The rest of the episode I really actually kind of loved. We'd probably be here all day if I went over everything I enjoyed about the episode, so we'll limit it to the four moments I loved the most, roughly in order of when they happened in the episode.

Sansa, and her super nice cloak.

Tyrion and Cersei's conversation is the first, and it also takes the spot of my second favourite scene in the episode as a whole. I've always loved their dynamic, with the strange interplay of honesty, affection, regret, vulnerability, and anger, and it definitely helps that Peter Dinklage and Lena Headey are two of the most talented actors the show has to offer, with an astounding ability to play off each other to create absolutely compelling scenes.

Interactions between Tyrion and Cersei capture the heart of what makes the show good -- when it is good, which isn't always -- I think: Complex characters with goals that both conflict and align with each other, trying to find common ground but struggling because of their circumstances. That character drama is the real core of the show, and we've actually had very little of it in this series so far.

On an entirely opposite note, the second moment in chronological order (but my first in terms of which I liked the most) was the Stark sisters uniting to take down Littlefinger. On a character basis, it was completely baffling and at odds with what the show has been setting up all series -- look, guys, that's not a plot twist, that's just a lie -- but I don't care, because we never should have had the stupid, torturous Stark sisters conflict in the first place, it made no sense

Them uniting against Littlefinger was a very gratifying moment in that it saw the architect behind so much of the show's problems brought to justice, being outwitted by a much more skilled player of the game. It was also gratifying because it marked the end of a stupid, pointless subplot which butchered Arya's character and made zero sense, and I can think of a dozen better ways we could have had a conflict that built to this point.

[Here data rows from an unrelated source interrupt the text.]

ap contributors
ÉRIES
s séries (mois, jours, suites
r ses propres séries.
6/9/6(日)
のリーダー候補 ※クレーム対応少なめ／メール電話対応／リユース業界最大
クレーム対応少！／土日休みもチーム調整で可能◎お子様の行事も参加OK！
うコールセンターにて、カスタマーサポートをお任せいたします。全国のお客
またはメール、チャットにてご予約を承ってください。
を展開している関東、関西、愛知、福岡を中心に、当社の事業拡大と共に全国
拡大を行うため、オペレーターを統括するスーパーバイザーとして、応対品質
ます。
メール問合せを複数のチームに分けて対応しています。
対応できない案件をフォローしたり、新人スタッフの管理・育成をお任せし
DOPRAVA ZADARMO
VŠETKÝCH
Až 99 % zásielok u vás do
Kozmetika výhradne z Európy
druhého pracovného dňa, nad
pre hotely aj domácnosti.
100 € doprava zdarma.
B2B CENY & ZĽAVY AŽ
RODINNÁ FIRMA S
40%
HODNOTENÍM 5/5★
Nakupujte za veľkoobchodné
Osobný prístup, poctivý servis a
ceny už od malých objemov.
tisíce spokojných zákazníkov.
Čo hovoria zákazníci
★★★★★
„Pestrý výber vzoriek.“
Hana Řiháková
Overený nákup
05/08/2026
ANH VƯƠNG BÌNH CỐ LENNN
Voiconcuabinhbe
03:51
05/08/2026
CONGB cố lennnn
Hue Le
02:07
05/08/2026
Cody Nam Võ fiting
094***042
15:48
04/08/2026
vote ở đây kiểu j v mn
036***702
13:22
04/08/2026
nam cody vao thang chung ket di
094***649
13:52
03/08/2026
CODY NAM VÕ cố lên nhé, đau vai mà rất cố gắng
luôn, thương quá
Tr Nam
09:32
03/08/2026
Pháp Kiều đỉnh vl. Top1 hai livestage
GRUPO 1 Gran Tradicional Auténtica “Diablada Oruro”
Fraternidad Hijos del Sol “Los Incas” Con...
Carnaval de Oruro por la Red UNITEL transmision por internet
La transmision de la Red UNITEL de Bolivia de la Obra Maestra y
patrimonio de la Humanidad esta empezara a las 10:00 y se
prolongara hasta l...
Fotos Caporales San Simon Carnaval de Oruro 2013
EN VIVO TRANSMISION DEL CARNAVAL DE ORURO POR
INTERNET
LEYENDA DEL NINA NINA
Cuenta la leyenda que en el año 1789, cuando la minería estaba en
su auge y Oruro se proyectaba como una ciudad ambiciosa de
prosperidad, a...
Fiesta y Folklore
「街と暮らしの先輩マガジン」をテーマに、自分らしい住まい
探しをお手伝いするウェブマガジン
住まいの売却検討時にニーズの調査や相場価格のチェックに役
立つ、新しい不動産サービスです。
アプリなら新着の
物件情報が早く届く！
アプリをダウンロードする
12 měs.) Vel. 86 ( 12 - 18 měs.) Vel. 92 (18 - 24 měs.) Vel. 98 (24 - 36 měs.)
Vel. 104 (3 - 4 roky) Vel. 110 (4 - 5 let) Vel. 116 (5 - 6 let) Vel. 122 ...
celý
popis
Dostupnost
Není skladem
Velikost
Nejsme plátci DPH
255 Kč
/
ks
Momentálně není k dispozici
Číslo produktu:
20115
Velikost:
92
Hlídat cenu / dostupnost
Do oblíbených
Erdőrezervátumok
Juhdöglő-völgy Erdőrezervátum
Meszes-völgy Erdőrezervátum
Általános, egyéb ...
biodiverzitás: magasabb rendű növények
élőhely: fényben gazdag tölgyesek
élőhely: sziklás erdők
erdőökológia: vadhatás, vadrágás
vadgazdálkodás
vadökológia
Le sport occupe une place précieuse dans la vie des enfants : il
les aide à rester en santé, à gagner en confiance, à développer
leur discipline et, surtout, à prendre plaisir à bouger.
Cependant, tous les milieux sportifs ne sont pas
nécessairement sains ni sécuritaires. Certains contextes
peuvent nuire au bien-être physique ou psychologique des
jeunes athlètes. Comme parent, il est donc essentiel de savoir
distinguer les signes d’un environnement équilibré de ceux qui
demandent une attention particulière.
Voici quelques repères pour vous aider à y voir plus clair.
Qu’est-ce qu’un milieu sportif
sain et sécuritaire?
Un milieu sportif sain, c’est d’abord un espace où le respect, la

Cersei's dresses are so stylish.

Also, let's face it, Littlefinger had nothing to do anymore. All he was doing was skulking around Winterfell being moderately inconvenient to people -- and now he's not doing that, and also Sansa is presumably Lady of the Vale. And the Riverlands. So, that's nice.

The third moment is another one with Sansa and Arya, specifically their conversation on Winterfell's walls. I honestly feel like this should have happened not long after Arya arrived, but I'll take it now, especially as it involved them formally making up after their several episodes long ridiculous fight with each other.

It feels very backwards to be glad about scenes which, while good, only came to pass because of some very shoddy writing, but here we are.

The last moment on this list is the end of the episode, with the Night King riding out of a storm on Viserion, and proceeding to collapse the Wall. There's not a huge amount to say about this scene -- it's not an example of compelling storytelling or acting, it's just a big, blow-out, awe-inspiring scene that hammers in the enormity of the danger that the White Walkers pose.

While I personally find the White Walkers pretty fascinating, the show does have something of a challenge ahead of it: A show built on political intrigue and character drama cannot sustain itself on 'people fighting big, nasty evil people' alone, so the show needs some way to inject intrigue and nuance into that for the final series. I can't say I'm especially confident in their ability to do so.

Still, that's it for this year's Game of Thrones, and when we pick things back up next year, I guess we'll be in for seven episodes of people fighting White Walkers and/or Cersei. I won't say that that won't be fun to watch, but it'll certainly be a step down -- but who knows, maybe the show will manage to surprise me.